Mistral released a new model yesterday. It is designed to excel at Agentic coding tasks meaning it can use tools. It is Apache 2.0 license. It is finetuned from Mistral-Small-3.1, therefore it has a long context window of up to 128k tokens. It is a 24B parameter model that uses Tekken tokenizer with a 131k vocabulary size. As per their release blog
Devstral achieves a score of 46.8% on SWE-Bench Verified, outperforming prior open-source SoTA models by more than 6% points. When evaluated under the same test scaffold (OpenHands, provided by All Hands AI 🙌), Devstral exceeds far larger models such as Deepseek-V3-0324 (671B) and Qwen3 232B-A22B.
If you have a machine with memory more than 32GB then you can run this model using Ollama
ollama run devstral:latest
I tried it on one of the use cases I am working on these days. The use case is generating Apache JEXL expressions. We extend JEXL with custom functions so in our prompt we also provide details of our parser. We also provide valid examples of JEXL expressions for model to do in-context learning. We are currently using gpt-4o-mini which has worked well for us.
I replaced it with devstral:latest via Ollama OpenAI compatible REST API and following are my findings:
- We found devstral latency high compared to gpt-4o-mini. It takes on average 1 minute to generate code. On the other hand gpt-4o-mini responds in less than 30 seconds.

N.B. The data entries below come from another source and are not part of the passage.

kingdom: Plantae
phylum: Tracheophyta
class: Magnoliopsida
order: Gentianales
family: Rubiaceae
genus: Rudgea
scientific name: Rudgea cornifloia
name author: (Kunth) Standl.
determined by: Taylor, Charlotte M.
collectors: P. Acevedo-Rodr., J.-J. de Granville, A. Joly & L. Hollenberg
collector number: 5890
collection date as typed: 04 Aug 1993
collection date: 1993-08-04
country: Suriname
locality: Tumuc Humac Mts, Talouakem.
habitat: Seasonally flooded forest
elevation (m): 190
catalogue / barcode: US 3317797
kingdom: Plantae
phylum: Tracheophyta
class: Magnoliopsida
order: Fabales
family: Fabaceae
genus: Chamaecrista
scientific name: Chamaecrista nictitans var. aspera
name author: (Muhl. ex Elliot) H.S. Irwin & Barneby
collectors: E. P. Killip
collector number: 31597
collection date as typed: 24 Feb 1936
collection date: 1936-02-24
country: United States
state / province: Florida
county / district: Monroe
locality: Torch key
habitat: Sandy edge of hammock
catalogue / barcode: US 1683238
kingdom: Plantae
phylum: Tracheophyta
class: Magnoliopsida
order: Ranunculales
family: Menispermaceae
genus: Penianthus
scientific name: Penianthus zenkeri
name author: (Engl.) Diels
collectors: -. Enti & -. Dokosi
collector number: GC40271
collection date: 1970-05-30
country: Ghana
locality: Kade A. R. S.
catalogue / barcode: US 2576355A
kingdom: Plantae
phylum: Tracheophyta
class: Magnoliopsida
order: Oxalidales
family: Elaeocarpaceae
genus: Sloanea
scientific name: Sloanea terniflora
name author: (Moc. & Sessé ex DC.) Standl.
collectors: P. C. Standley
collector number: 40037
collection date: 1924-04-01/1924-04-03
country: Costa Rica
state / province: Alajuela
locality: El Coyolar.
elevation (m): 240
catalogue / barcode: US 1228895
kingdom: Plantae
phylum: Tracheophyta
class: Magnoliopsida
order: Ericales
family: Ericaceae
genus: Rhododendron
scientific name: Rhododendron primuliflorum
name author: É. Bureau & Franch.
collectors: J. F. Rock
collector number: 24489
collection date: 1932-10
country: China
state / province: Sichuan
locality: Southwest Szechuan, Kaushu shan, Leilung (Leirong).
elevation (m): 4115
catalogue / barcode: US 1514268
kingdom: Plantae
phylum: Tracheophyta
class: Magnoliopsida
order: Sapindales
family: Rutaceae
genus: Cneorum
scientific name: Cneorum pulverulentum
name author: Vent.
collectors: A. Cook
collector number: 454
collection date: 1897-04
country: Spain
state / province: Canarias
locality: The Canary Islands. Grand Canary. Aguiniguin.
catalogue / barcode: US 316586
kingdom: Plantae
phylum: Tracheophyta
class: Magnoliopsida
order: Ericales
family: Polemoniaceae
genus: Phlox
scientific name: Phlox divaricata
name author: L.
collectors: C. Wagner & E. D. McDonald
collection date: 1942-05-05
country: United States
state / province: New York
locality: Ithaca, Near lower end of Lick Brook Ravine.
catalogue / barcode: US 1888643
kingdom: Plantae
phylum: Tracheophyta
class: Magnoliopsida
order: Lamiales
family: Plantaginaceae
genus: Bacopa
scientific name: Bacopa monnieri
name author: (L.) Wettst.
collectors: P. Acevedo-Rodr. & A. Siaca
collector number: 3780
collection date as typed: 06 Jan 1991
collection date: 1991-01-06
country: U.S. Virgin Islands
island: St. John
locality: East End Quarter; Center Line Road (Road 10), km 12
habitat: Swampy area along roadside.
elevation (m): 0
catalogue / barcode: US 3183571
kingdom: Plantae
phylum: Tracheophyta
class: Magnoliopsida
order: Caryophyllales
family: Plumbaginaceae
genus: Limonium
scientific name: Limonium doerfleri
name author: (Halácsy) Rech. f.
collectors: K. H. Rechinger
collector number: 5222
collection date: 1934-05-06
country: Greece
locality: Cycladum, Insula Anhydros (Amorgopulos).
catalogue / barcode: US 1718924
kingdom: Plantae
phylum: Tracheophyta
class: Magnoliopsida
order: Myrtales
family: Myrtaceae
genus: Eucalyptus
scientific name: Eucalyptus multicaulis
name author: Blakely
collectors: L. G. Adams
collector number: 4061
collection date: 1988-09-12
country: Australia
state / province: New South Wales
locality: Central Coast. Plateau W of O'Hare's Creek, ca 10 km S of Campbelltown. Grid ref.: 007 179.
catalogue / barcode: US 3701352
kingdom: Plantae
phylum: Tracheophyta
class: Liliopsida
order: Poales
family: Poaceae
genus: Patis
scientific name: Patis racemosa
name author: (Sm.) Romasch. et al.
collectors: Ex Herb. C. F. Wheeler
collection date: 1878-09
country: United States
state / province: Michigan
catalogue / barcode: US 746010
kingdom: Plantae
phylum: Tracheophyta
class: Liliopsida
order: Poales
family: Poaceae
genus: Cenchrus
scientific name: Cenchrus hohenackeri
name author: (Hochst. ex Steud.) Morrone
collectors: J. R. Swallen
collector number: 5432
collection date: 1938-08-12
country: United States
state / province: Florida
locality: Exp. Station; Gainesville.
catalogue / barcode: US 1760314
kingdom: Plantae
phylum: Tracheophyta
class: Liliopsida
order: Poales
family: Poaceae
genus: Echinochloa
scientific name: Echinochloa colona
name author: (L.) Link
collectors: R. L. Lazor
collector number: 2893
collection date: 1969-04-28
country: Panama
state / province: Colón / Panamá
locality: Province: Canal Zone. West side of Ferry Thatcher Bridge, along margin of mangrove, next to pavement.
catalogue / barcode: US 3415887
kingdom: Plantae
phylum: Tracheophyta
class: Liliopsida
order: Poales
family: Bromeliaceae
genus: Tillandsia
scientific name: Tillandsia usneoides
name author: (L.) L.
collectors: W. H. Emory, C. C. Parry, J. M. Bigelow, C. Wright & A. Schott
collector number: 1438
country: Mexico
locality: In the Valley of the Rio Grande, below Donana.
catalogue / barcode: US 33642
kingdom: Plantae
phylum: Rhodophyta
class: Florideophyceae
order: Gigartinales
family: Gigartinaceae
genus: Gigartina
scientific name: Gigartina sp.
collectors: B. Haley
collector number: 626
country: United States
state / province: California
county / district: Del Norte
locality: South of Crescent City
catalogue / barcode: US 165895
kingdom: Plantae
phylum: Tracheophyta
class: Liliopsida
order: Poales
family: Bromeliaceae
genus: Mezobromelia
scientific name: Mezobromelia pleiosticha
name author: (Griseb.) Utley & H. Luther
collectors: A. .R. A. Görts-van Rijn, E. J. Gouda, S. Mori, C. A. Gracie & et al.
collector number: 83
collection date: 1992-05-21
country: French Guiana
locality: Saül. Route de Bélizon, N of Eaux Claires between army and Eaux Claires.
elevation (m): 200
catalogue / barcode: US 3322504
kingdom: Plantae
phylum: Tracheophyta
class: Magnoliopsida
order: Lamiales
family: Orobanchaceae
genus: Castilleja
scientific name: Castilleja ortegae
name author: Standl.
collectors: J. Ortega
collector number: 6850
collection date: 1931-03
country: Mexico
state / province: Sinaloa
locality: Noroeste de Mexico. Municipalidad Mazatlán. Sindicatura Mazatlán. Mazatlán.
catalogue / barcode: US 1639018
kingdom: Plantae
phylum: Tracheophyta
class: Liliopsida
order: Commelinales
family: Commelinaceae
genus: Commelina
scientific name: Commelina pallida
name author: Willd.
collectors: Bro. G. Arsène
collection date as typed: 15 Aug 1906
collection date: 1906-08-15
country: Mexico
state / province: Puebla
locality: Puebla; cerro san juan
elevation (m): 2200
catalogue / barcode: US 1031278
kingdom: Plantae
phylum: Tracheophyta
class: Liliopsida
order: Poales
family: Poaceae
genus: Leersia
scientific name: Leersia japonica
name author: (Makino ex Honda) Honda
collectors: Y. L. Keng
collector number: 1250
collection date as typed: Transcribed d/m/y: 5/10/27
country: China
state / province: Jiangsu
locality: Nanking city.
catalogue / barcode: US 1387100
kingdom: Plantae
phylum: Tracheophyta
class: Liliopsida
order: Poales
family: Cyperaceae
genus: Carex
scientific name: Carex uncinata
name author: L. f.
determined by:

- devstral does not follow instructions well. We explicitly instructed it to only generate code without any explanation but it still defaults to explanation. We had to add a post processing step to extract code blocks using regex
- For some expressions it generate SQL instead of JEXL expressions. In our prompt we have given a few shot examples of valid JEXL expressions but it still generated SQL.
- It failed to generate valid JEXL code when expression required using functions like
=~ .It generated incorrect JEXL expressions
Mistral’s devstral failed to generate valid JEXL expressions. It might be better for more popular programming languages like Python or Javascript but for small languages like JEXL it failed to do a good job.